> Exercise aim
Where the data below contains pictures, omit them; output the rest word for word.

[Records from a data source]

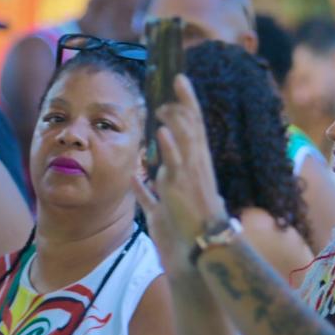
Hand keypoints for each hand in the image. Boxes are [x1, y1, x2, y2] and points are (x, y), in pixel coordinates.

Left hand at [132, 75, 228, 265]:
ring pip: (185, 143)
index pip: (192, 130)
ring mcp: (187, 180)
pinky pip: (174, 167)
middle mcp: (195, 170)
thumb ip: (148, 190)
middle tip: (176, 80)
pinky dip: (169, 149)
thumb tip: (136, 175)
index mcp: (195, 169)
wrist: (198, 254)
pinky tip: (161, 132)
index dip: (187, 105)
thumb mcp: (163, 206)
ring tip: (164, 102)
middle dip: (185, 104)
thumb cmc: (184, 233)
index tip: (179, 84)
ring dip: (176, 121)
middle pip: (192, 128)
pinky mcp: (179, 193)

> Output for this exercise
Hand keypoints for each hand in the image. Boxes are [x1, y1, x2, y2] and points are (x, y), in pixel coordinates.

Left hand at [132, 75, 228, 265]:
ring pip: (185, 143)
index pip: (192, 130)
ring mcp: (187, 180)
pinky pip: (174, 167)
middle mcp: (195, 170)
thumb ip: (148, 190)
middle tip: (176, 80)
pinky dip: (169, 149)
thumb tip: (136, 175)
index mcp: (195, 169)
wrist: (198, 254)
pinky tip: (161, 132)
index dip: (187, 105)
thumb mcp: (163, 206)
ring tip: (164, 102)
middle dip: (185, 104)
thumb cmc: (184, 233)
index tip: (179, 84)
ring dip: (176, 121)
middle pip: (192, 128)
pinky mcp: (179, 193)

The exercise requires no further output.